**Prompt**
Rewrite every line of the records below as a Markdown table with two columns, Row and Entry. Number the lines in order, put each line beside its number, and leave out any blank lines.

**Data for this exercise**
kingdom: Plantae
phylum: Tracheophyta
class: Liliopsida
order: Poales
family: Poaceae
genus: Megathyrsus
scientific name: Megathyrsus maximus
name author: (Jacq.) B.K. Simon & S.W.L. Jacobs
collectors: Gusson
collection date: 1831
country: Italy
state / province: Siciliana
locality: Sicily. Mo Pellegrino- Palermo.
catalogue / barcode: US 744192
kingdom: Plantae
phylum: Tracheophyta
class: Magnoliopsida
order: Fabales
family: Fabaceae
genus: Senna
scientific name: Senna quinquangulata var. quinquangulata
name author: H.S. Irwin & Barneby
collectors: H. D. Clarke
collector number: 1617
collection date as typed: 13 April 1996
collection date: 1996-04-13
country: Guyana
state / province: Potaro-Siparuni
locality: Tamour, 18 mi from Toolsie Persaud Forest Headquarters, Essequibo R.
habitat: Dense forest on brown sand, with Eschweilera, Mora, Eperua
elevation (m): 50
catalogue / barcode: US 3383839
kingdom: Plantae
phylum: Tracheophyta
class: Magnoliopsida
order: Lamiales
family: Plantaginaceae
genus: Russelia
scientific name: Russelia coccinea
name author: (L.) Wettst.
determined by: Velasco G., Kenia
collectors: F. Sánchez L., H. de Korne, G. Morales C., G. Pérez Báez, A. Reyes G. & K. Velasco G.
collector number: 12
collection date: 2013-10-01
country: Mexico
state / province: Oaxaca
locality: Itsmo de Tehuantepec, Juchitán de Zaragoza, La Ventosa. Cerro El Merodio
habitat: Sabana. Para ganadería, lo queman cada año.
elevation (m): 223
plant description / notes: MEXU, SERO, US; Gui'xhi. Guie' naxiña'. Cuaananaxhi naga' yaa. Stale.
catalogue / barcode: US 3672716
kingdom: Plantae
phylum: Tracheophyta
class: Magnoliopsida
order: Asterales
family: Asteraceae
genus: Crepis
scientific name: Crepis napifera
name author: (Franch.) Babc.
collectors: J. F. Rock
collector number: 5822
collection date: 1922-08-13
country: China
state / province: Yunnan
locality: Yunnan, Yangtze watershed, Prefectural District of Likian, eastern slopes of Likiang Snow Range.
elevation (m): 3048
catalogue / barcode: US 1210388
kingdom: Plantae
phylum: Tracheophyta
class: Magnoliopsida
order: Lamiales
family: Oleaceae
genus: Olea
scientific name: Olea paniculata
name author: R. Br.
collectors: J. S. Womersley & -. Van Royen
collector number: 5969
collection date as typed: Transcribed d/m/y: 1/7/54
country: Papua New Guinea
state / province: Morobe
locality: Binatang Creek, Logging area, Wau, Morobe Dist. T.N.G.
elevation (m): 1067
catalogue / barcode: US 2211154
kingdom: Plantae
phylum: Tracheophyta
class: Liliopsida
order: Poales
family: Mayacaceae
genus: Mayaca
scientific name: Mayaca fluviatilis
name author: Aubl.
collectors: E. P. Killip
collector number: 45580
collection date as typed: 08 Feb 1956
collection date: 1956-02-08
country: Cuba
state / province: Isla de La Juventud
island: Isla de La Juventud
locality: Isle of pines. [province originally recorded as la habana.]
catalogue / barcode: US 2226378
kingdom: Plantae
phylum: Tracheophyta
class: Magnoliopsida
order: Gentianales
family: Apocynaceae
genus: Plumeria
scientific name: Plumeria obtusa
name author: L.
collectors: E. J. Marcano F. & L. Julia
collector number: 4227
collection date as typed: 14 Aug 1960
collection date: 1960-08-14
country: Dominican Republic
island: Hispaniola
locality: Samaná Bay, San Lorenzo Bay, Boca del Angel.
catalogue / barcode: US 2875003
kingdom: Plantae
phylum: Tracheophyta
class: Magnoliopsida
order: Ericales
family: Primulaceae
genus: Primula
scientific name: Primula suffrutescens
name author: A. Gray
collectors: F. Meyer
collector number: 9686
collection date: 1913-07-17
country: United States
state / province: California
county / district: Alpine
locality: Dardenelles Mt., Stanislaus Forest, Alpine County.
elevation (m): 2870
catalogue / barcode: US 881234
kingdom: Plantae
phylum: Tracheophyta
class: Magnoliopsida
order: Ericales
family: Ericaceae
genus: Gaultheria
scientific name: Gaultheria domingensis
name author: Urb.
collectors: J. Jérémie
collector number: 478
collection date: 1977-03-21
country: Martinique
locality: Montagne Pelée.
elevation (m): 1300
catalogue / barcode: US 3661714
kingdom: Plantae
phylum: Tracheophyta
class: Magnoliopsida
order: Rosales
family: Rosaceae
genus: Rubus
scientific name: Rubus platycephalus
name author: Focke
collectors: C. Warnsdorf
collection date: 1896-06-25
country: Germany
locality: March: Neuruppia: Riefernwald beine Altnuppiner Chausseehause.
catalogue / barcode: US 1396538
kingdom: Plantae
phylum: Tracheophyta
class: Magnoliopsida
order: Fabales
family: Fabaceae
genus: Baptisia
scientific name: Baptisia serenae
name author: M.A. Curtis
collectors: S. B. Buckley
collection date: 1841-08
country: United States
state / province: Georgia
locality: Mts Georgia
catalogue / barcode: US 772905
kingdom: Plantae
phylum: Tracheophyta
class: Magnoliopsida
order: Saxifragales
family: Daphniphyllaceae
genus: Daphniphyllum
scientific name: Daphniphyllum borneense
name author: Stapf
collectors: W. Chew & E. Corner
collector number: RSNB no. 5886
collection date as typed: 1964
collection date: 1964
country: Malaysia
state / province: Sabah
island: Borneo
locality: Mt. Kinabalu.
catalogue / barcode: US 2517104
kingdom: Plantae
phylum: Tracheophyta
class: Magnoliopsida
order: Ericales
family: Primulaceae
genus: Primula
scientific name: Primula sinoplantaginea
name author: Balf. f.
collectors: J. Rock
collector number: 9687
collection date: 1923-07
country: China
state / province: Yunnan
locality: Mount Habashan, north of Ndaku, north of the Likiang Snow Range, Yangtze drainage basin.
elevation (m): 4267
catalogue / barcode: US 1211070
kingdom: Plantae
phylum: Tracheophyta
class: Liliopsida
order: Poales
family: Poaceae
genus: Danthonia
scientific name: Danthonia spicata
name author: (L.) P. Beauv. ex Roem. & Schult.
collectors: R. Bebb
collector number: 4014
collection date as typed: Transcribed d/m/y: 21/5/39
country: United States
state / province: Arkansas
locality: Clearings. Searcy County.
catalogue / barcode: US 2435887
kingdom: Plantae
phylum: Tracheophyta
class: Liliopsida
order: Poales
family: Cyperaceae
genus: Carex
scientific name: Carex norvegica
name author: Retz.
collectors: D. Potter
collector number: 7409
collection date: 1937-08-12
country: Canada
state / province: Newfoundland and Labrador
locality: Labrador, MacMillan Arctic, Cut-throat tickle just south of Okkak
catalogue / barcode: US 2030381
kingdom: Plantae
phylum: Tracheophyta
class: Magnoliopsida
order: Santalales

**Complete answer**
| Row | Entry |
|---|---|
| 1 | kingdom: Plantae |
| 2 | phylum: Tracheophyta |
| 3 | class: Liliopsida |
| 4 | order: Poales |
| 5 | family: Poaceae |
| 6 | genus: Megathyrsus |
| 7 | scientific name: Megathyrsus maximus |
| 8 | name author: (Jacq.) B.K. Simon & S.W.L. Jacobs |
| 9 | collectors: Gusson |
| 10 | collection date: 1831 |
| 11 | country: Italy |
| 12 | state / province: Siciliana |
| 13 | locality: Sicily. Mo Pellegrino- Palermo. |
| 14 | catalogue / barcode: US 744192 |
| 15 | kingdom: Plantae |
| 16 | phylum: Tracheophyta |
| 17 | class: Magnoliopsida |
| 18 | order: Fabales |
| 19 | family: Fabaceae |
| 20 | genus: Senna |
| 21 | scientific name: Senna quinquangulata var. quinquangulata |
| 22 | name author: H.S. Irwin & Barneby |
| 23 | collectors: H. D. Clarke |
| 24 | collector number: 1617 |
| 25 | collection date as typed: 13 April 1996 |
| 26 | collection date: 1996-04-13 |
| 27 | country: Guyana |
| 28 | state / province: Potaro-Siparuni |
| 29 | locality: Tamour, 18 mi from Toolsie Persaud Forest Headquarters, Essequibo R. |
| 30 | habitat: Dense forest on brown sand, with Eschweilera, Mora, Eperua |
| 31 | elevation (m): 50 |
| 32 | catalogue / barcode: US 3383839 |
| 33 | kingdom: Plantae |
| 34 | phylum: Tracheophyta |
| 35 | class: Magnoliopsida |
| 36 | order: Lamiales |
| 37 | family: Plantaginaceae |
| 38 | genus: Russelia |
| 39 | scientific name: Russelia coccinea |
| 40 | name author: (L.) Wettst. |
| 41 | determined by: Velasco G., Kenia |
| 42 | collectors: F. Sánchez L., H. de Korne, G. Morales C., G. Pérez Báez, A. Reyes G. & K. Velasco G. |
| 43 | collector number: 12 |
| 44 | collection date: 2013-10-01 |
| 45 | country: Mexico |
| 46 | state / province: Oaxaca |
| 47 | locality: Itsmo de Tehuantepec, Juchitán de Zaragoza, La Ventosa. Cerro El Merodio |
| 48 | habitat: Sabana. Para ganadería, lo queman cada año. |
| 49 | elevation (m): 223 |
| 50 | plant description / notes: MEXU, SERO, US; Gui'xhi. Guie' naxiña'. Cuaananaxhi naga' yaa. Stale. |
| 51 | catalogue / barcode: US 3672716 |
| 52 | kingdom: Plantae |
| 53 | phylum: Tracheophyta |
| 54 | class: Magnoliopsida |
| 55 | order: Asterales |
| 56 | family: Asteraceae |
| 57 | genus: Crepis |
| 58 | scientific name: Crepis napifera |
| 59 | name author: (Franch.) Babc. |
| 60 | collectors: J. F. Rock |
| 61 | collector number: 5822 |
| 62 | collection date: 1922-08-13 |
| 63 | country: China |
| 64 | state / province: Yunnan |
| 65 | locality: Yunnan, Yangtze watershed, Prefectural District of Likian, eastern slopes of Likiang Snow Range. |
| 66 | elevation (m): 3048 |
| 67 | catalogue / barcode: US 1210388 |
| 68 | kingdom: Plantae |
| 69 | phylum: Tracheophyta |
| 70 | class: Magnoliopsida |
| 71 | order: Lamiales |
| 72 | family: Oleaceae |
| 73 | genus: Olea |
| 74 | scientific name: Olea paniculata |
| 75 | name author: R. Br. |
| 76 | collectors: J. S. Womersley & -. Van Royen |
| 77 | collector number: 5969 |
| 78 | collection date as typed: Transcribed d/m/y: 1/7/54 |
| 79 | country: Papua New Guinea |
| 80 | state / province: Morobe |
| 81 | locality: Binatang Creek, Logging area, Wau, Morobe Dist. T.N.G. |
| 82 | elevation (m): 1067 |
| 83 | catalogue / barcode: US 2211154 |
| 84 | kingdom: Plantae |
| 85 | phylum: Tracheophyta |
| 86 | class: Liliopsida |
| 87 | order: Poales |
| 88 | family: Mayacaceae |
| 89 | genus: Mayaca |
| 90 | scientific name: Mayaca fluviatilis |
| 91 | name author: Aubl. |
| 92 | collectors: E. P. Killip |
| 93 | collector number: 45580 |
| 94 | collection date as typed: 08 Feb 1956 |
| 95 | collection date: 1956-02-08 |
| 96 | country: Cuba |
| 97 | state / province: Isla de La Juventud |
| 98 | island: Isla de La Juventud |
| 99 | locality: Isle of pines. [province originally recorded as la habana.] |
| 100 | catalogue / barcode: US 2226378 |
| 101 | kingdom: Plantae |
| 102 | phylum: Tracheophyta |
| 103 | class: Magnoliopsida |
| 104 | order: Gentianales |
| 105 | family: Apocynaceae |
| 106 | genus: Plumeria |
| 107 | scientific name: Plumeria obtusa |
| 108 | name author: L. |
| 109 | collectors: E. J. Marcano F. & L. Julia |
| 110 | collector number: 4227 |
| 111 | collection date as typed: 14 Aug 1960 |
| 112 | collection date: 1960-08-14 |
| 113 | country: Dominican Republic |
| 114 | island: Hispaniola |
| 115 | locality: Samaná Bay, San Lorenzo Bay, Boca del Angel. |
| 116 | catalogue / barcode: US 2875003 |
| 117 | kingdom: Plantae |
| 118 | phylum: Tracheophyta |
| 119 | class: Magnoliopsida |
| 120 | order: Ericales |
| 121 | family: Primulaceae |
| 122 | genus: Primula |
| 123 | scientific name: Primula suffrutescens |
| 124 | name author: A. Gray |
| 125 | collectors: F. Meyer |
| 126 | collector number: 9686 |
| 127 | collection date: 1913-07-17 |
| 128 | country: United States |
| 129 | state / province: California |
| 130 | county / district: Alpine |
| 131 | locality: Dardenelles Mt., Stanislaus Forest, Alpine County. |
| 132 | elevation (m): 2870 |
| 133 | catalogue / barcode: US 881234 |
| 134 | kingdom: Plantae |
| 135 | phylum: Tracheophyta |
| 136 | class: Magnoliopsida |
| 137 | order: Ericales |
| 138 | family: Ericaceae |
| 139 | genus: Gaultheria |
| 140 | scientific name: Gaultheria domingensis |
| 141 | name author: Urb. |
| 142 | collectors: J. Jérémie |
| 143 | collector number: 478 |
| 144 | collection date: 1977-03-21 |
| 145 | country: Martinique |
| 146 | locality: Montagne Pelée. |
| 147 | elevation (m): 1300 |
| 148 | catalogue / barcode: US 3661714 |
| 149 | kingdom: Plantae |
| 150 | phylum: Tracheophyta |
| 151 | class: Magnoliopsida |
| 152 | order: Rosales |
| 153 | family: Rosaceae |
| 154 | genus: Rubus |
| 155 | scientific name: Rubus platycephalus |
| 156 | name author: Focke |
| 157 | collectors: C. Warnsdorf |
| 158 | collection date: 1896-06-25 |
| 159 | country: Germany |
| 160 | locality: March: Neuruppia: Riefernwald beine Altnuppiner Chausseehause. |
| 161 | catalogue / barcode: US 1396538 |
| 162 | kingdom: Plantae |
| 163 | phylum: Tracheophyta |
| 164 | class: Magnoliopsida |
| 165 | order: Fabales |
| 166 | family: Fabaceae |
| 167 | genus: Baptisia |
| 168 | scientific name: Baptisia serenae |
| 169 | name author: M.A. Curtis |
| 170 | collectors: S. B. Buckley |
| 171 | collection date: 1841-08 |
| 172 | country: United States |
| 173 | state / province: Georgia |
| 174 | locality: Mts Georgia |
| 175 | catalogue / barcode: US 772905 |
| 176 | kingdom: Plantae |
| 177 | phylum: Tracheophyta |
| 178 | class: Magnoliopsida |
| 179 | order: Saxifragales |
| 180 | family: Daphniphyllaceae |
| 181 | genus: Daphniphyllum |
| 182 | scientific name: Daphniphyllum borneense |
| 183 | name author: Stapf |
| 184 | collectors: W. Chew & E. Corner |
| 185 | collector number: RSNB no. 5886 |
| 186 | collection date as typed: 1964 |
| 187 | collection date: 1964 |
| 188 | country: Malaysia |
| 189 | state / province: Sabah |
| 190 | island: Borneo |
| 191 | locality: Mt. Kinabalu. |
| 192 | catalogue / barcode: US 2517104 |
| 193 | kingdom: Plantae |
| 194 | phylum: Tracheophyta |
| 195 | class: Magnoliopsida |
| 196 | order: Ericales |
| 197 | family: Primulaceae |
| 198 | genus: Primula |
| 199 | scientific name: Primula sinoplantaginea |
| 200 | name author: Balf. f. |
| 201 | collectors: J. Rock |
| 202 | collector number: 9687 |
| 203 | collection date: 1923-07 |
| 204 | country: China |
| 205 | state / province: Yunnan |
| 206 | locality: Mount Habashan, north of Ndaku, north of the Likiang Snow Range, Yangtze drainage basin. |
| 207 | elevation (m): 4267 |
| 208 | catalogue / barcode: US 1211070 |
| 209 | kingdom: Plantae |
| 210 | phylum: Tracheophyta |
| 211 | class: Liliopsida |
| 212 | order: Poales |
| 213 | family: Poaceae |
| 214 | genus: Danthonia |
| 215 | scientific name: Danthonia spicata |
| 216 | name author: (L.) P. Beauv. ex Roem. & Schult. |
| 217 | collectors: R. Bebb |
| 218 | collector number: 4014 |
| 219 | collection date as typed: Transcribed d/m/y: 21/5/39 |
| 220 | country: United States |
| 221 | state / province: Arkansas |
| 222 | locality: Clearings. Searcy County. |
| 223 | catalogue / barcode: US 2435887 |
| 224 | kingdom: Plantae |
| 225 | phylum: Tracheophyta |
| 226 | class: Liliopsida |
| 227 | order: Poales |
| 228 | family: Cyperaceae |
| 229 | genus: Carex |
| 230 | scientific name: Carex norvegica |
| 231 | name author: Retz. |
| 232 | collectors: D. Potter |
| 233 | collector number: 7409 |
| 234 | collection date: 1937-08-12 |
| 235 | country: Canada |
| 236 | state / province: Newfoundland and Labrador |
| 237 | locality: Labrador, MacMillan Arctic, Cut-throat tickle just south of Okkak |
| 238 | catalogue / barcode: US 2030381 |
| 239 | kingdom: Plantae |
| 240 | phylum: Tracheophyta |
| 241 | class: Magnoliopsida |
| 242 | order: Santalales |